Die G. redete ihm bald gut zu, er solle doch die große Wohnung aufgeben, und sich (ihre) kleine Gemeindewohnung nehmen, das ginge schon. Sie hatte die Wohnung behalten als sie zu ihrem Mann zog, alles hier gleich um die Ecke bei mir. In der Wohnung der G. – die ungefähr 50 m² hat – war allerdings einiges zu tun, aber der S. sei geschickt, der könne das selber machen.

Willst du das wirklich, fragte ich ihn. Du könntest dir doch auch einen Mitbewohner suchen, das wollte er aber nicht, denn wenn jemand dann das, was die T. an einen Platz gestellt hatte, woanders hinstellen wolle, das ginge nicht, das könnte er nicht sehen.

Und die ganzen „Sachen“ - Bilder, Bücher, Schallplatten, Geschirr, Nippes, Keramiken, Teppiche, Sitzgarnituren, Esszimmer, die Küche, sag mal??? Ja, das müsse er dann wohl verkaufen, er wisse ja was das alles gekostet habe. S., sagte ich, du kriegst aber höchstens 10%, die Zeiten sind nicht besser geworden, und das, was du da und dort hineingebastelt hast, die maßgefertigte Küche, das Wasserbett, Bücherregale, das passt doch in eine normale Wohnung gar nicht einmal hinein.

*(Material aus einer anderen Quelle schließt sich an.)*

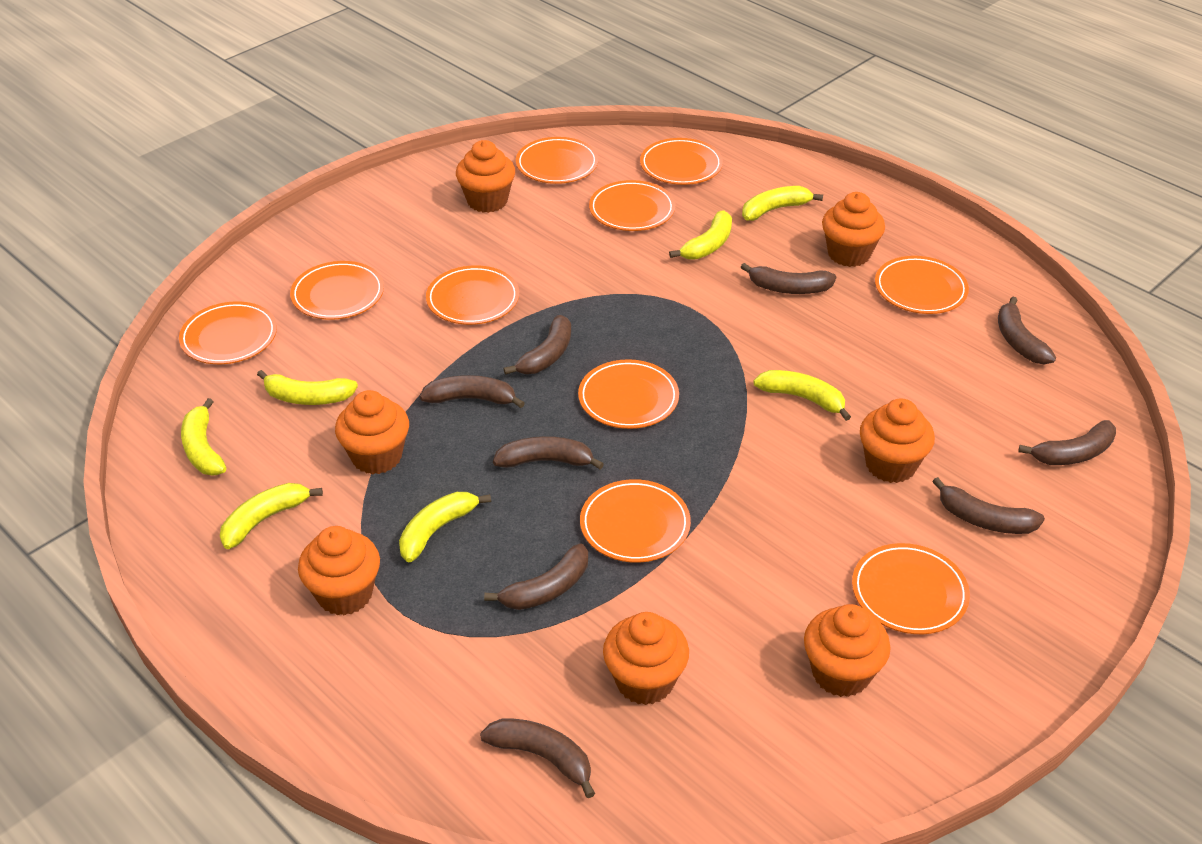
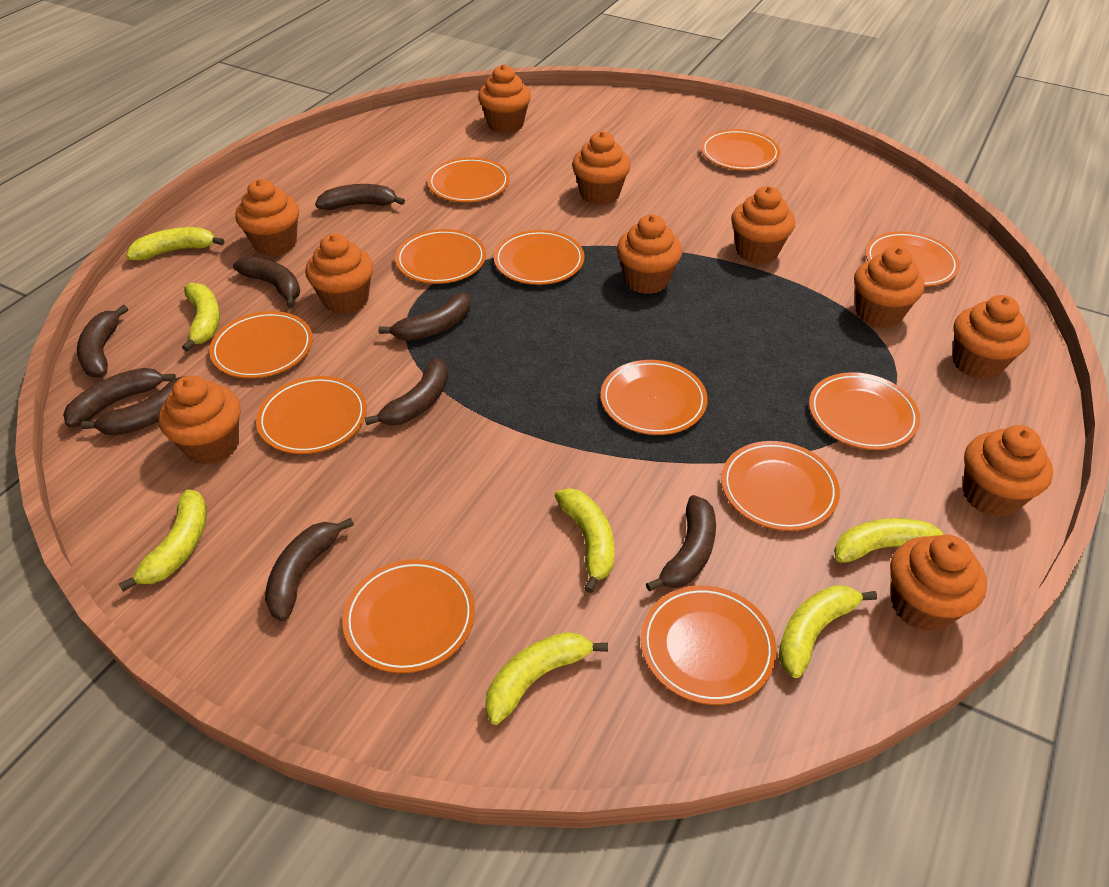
orange cupcake: 7 -> 11
orange plate: 10 -> 12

Die Schwester und die Schwägerin redeten ihm aber weiter gut zu, und was Familie ist bleibt dann doch Familie, und der S. kündigte den Mietvertrag, den die T. und ihr damaliger Lebensgefährte im Jahre 1964 unterschrieben hatten, und den er übernommen hatte. Die Ablöse damals waren öS 80.000.— gewesen, natürlich ohne Beleg.

Bei der ersten Besichtigung durch die Hausverwaltung im August war ich dabei, auf Ersuchen des S. hin. Der junge Herr Hausverwalter war so weit so nett, allerdings die dunklen Anstriche aus den Räumen müssten hell werden, und dies und das, aber er werde mit dem Hausbesitzer reden, wenn die Wohnung weitervermietet würde dann könnten ja z.B. der begehbare Schrank, die Küche, etc. bleiben. Da wären auch noch kleinere Mietrückstände, meinte er, da könne man dann gegenrechnen, meinte ich, das schloss der Herr Hausverwaltung nicht aus.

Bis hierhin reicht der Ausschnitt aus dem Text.